━━━━━ EXCERTO DO TEXTO ━━━━━
2019/03/07

São eles contra o mundo ou o mundo contra eles?

Actualmente, na ONU, estão representados 193 estados soberanos, 193 países, 193 governos. Há poucos dias, num artigo d'O Lado Oculto, ficámos a saber que os EUA têm 800 bases militares espalhadas por cerca de 80 países. Agora, noutro artigo da mesma newsletter, Stephanie Savell, da Universidade de Brown, compilou 80 países onde os EUA estão actualmente a "intervir" a coberto daquilo a que eles próprios chamam "guerra global ao terrorismo". As "intervenções" são dos mais variados tipos, desde invasões como a do Afeganistão, da Síria ou do Iraque, passando por destacamentos militares ou missões conjuntas, como na Líbia ou no Iémen, bombardeamentos ou ataques com drones, como no Paquistão, na Tunísia, na Somália, no Mali ou no Quénia, até ao mais genérico guarda chuva das missões de "treino e assistência" a decorrerem em 65 países e onde os "treinadores" e "assistentes" são bastas vezes condecorados com medalhas por "Extrema Bravura em Combate", normalmente atribuídas a quem arrisca a vida em combates fora das casernas e dos campos de treino.

Pergunto-me. A fazerem a guerra, fora de portas, em 80 países, são eles contra o mundo ou é o mundo que não gosta deles?

Guerra dos EUA "Contra o Terrorismo" Trava-se em 80 Países
(Stephanie Savell, TomDispatch/O Lado Oculto, 2019/03/03)

Em Setembro de 2001, a administração de George W. Bush lançou a “Guerra global contra o terrorismo”. Embora o termo “global” há muito tenha desaparecido da designação, eles não estavam a brincar.



Quando comecei a traçar o mapa todos os lugares do mundo onde os Estados Unidos continuam a sua “guerra contra o terrorismo”, tantos anos depois de iniciada, não pensei que fosse assim tão difícil. Foi antes do incidente em 2017 no Níger, no qual quatro soldados norte-americanos foram mortos numa operação de contra-terrorismo e os cidadãos dos Estados Unidos puderam constatar como esta “guerra” chega tão longe. Imaginei um mapa que iria destacar o Afeganistão, Iraque, Paquistão e Síria – os lugares que muitos norte-americanos automaticamente pensam estar associados com a guerra contra o terrorismo – bem como talvez alguns países menos notáveis, como Filipinas e Somália. Não fazia ideia de que estava a embarcar numa odisseia de investigação que, na segunda actualização anual, iria encontrar missões de contra-terrorismo dos Estados Unidos em 80 países em 2017 e 2018, ou 40% das nações do planeta (um mapa primeiramente publicado na revista Smithsonian).
━━━━━ DADOS BRUTOS ━━━━━
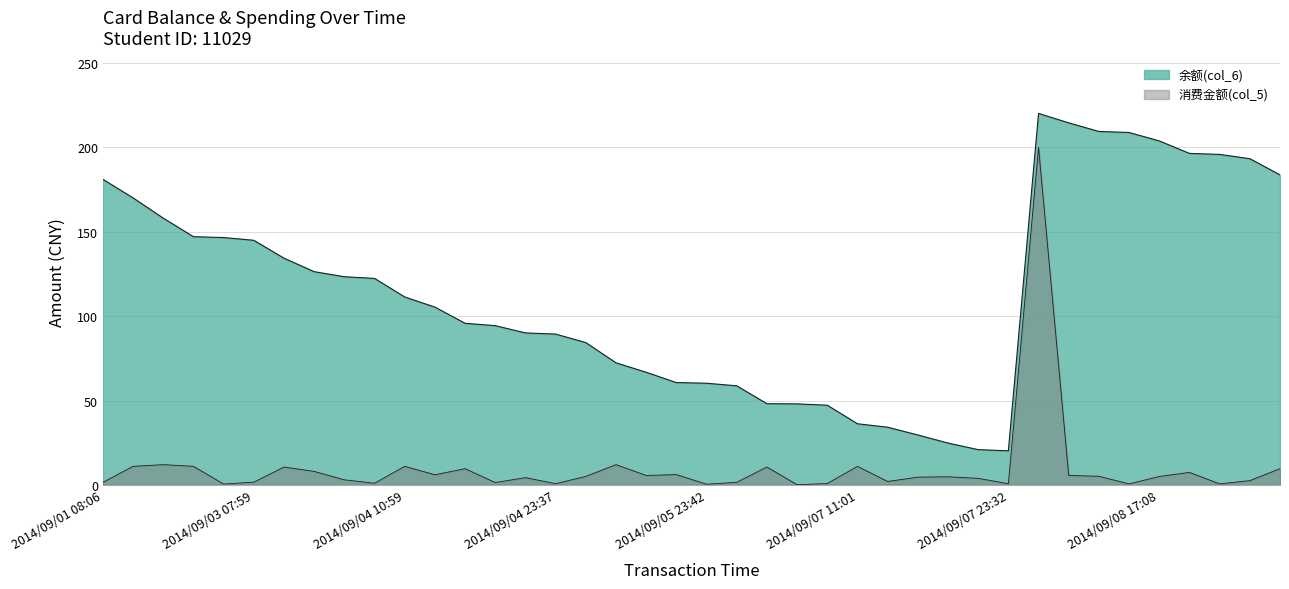

What is the label of the 12th point from the left?

2014/09/04 13:34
━━━━━
OBJETIVO DO EXERCÍCIO ▸ Prossiga o texto sobre a guerra dos Estados Unidos contra o terrorismo, continuando a partir da última frase. O material não tem qualquer papel neste trabalho.

RESULTADO DA TAREFA ▸
Como codiretora do Projeto Custos da Guerra no Instituto Watson para Questões Internacionais e Públicas na Universidade de Brown, estou bem ciente dos custos que acompanham tal alastramento da presença no exterior. A nossa investigação demonstra que, desde 2001, a guerra contra o terrorismo dos Estados Unidos resultou na perda — calculada conservadoramente — de mais de um milhão de vidas somente no Iraque, Afeganistão e Paquistão. Para o fim de 2019 calculamos que a guerra global de Washington irá custar aos contribuintes dos Estados Unidos nada menos que 5,9 biliões de dólares (5,9 triliões na versão anglo-saxónica) já gastos, além dos compromissos decorrentes dos cuidados com os veteranos de guerra ao longo das suas vidas.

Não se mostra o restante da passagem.